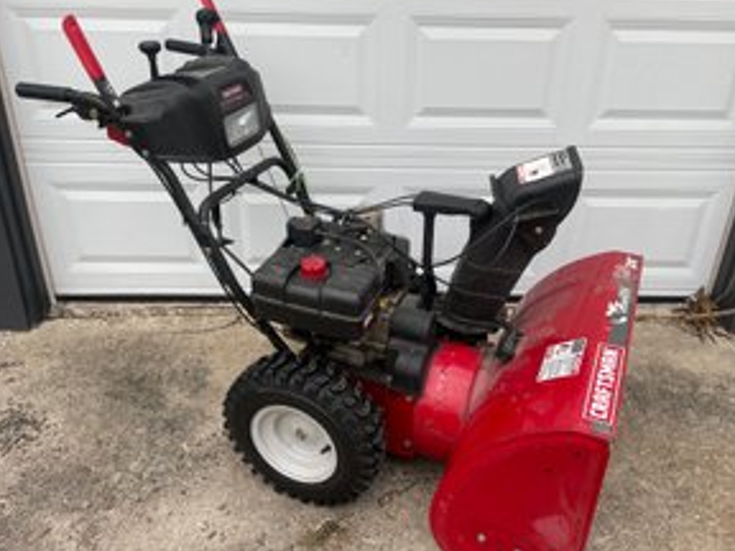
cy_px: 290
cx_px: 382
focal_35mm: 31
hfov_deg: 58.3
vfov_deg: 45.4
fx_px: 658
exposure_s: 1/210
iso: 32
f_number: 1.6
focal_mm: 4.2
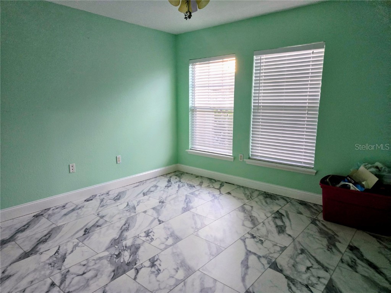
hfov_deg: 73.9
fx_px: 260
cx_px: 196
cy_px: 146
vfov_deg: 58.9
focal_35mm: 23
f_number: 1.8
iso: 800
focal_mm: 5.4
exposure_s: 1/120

────────────────

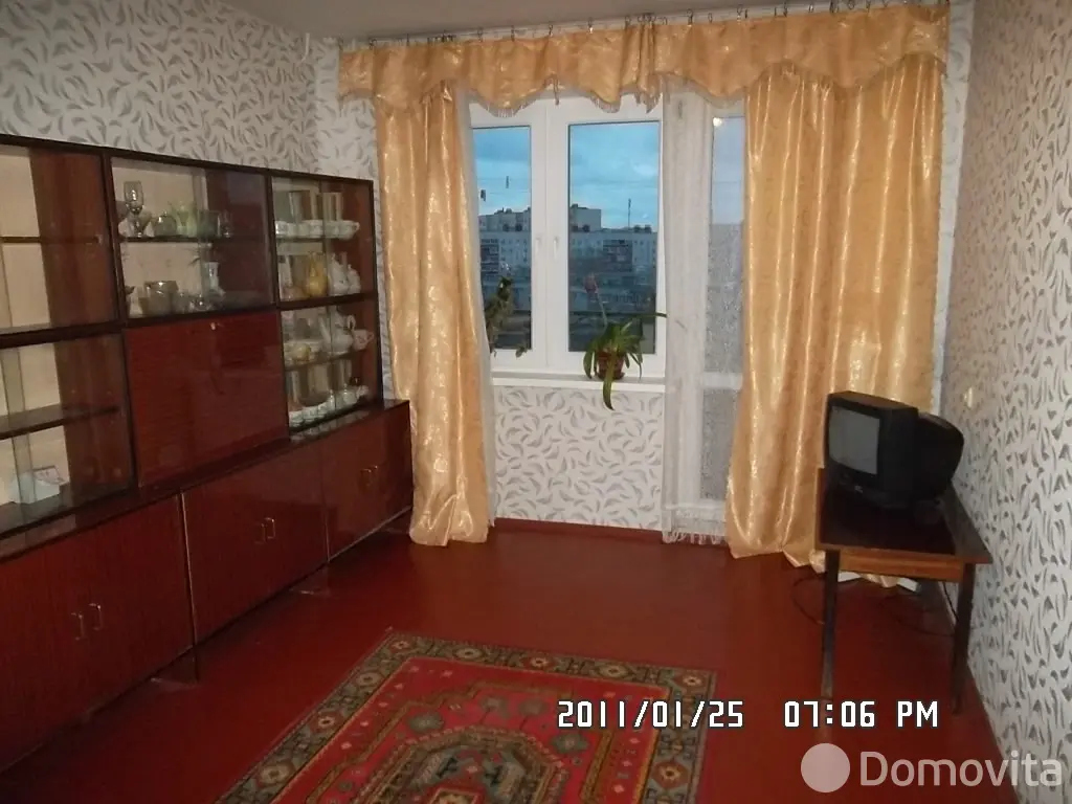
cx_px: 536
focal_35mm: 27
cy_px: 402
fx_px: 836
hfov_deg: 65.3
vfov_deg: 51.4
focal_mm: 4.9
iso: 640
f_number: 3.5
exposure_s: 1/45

────────────────

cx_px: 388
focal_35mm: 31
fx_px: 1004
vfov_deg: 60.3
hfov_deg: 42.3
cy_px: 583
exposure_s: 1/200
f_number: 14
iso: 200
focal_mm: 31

────────────────

=== WHAT YOU WILL DO ===
Retype exactly, and only, the lines above from the one where "vfov_deg: 60.3" occurs up to and including the one where "focal_mm: 31" occurs.

=== RESULT FOR THIS EXERCISE ===
vfov_deg: 60.3
hfov_deg: 42.3
cy_px: 583
exposure_s: 1/200
f_number: 14
iso: 200
focal_mm: 31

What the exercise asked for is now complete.